Under the assumptions of Lemma 3.16, if

$$\begin{aligned} 0< r \le \frac{1}{\rho (Q^{-1}{\bar{S}})}, \end{aligned}$$
(42)

then there there exists \({\bar{c}}_4\) independent of n such that \(\Vert r Q^{-1}\Vert _{H_2^{-1},H_2}\le {{\bar{c}}}_4\) where \({{\bar{S}}}=C{{\bar{A}}}^{-1}C^T.\)

- DATA

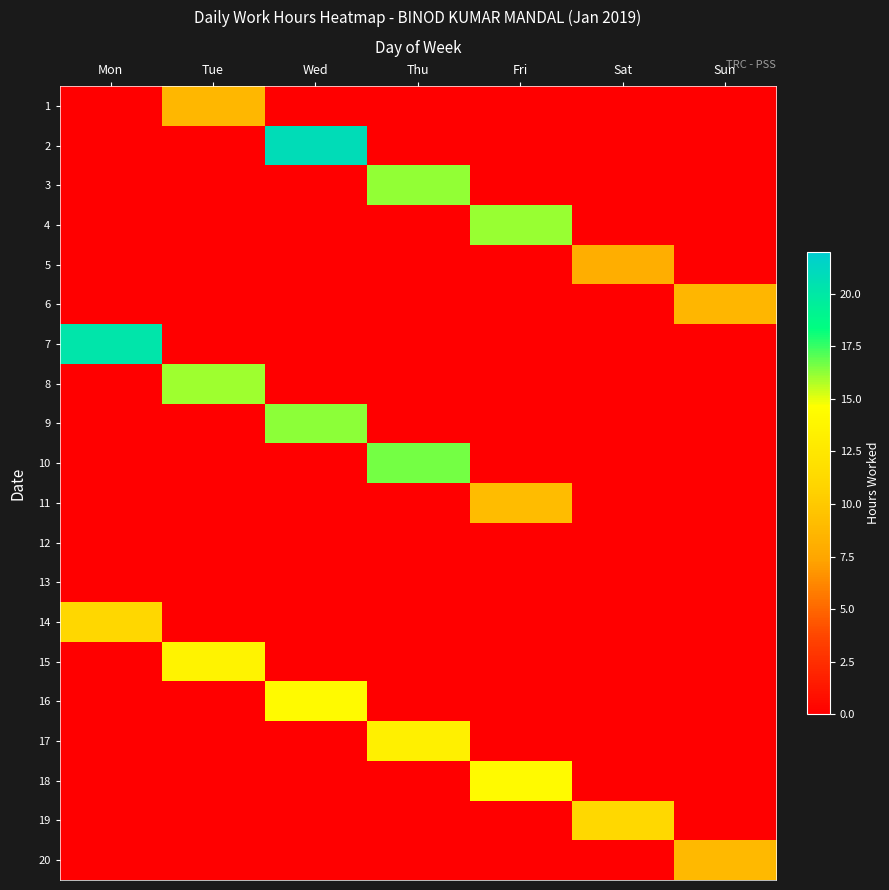

At which category is the sum across all series the highest?

Wed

- TO DO
Echo back the whole bound statement word for word. The listing has no connection to the bound statement.

- WORKED SOLUTION
Under the assumptions of Lemma 3.16, if

$$\begin{aligned} 0< r \le \frac{1}{\rho (Q^{-1}{\bar{S}})}, \end{aligned}$$
(42)

then there there exists \({\bar{c}}_4\) independent of n such that \(\Vert r Q^{-1}\Vert _{H_2^{-1},H_2}\le {{\bar{c}}}_4\) where \({{\bar{S}}}=C{{\bar{A}}}^{-1}C^T.\)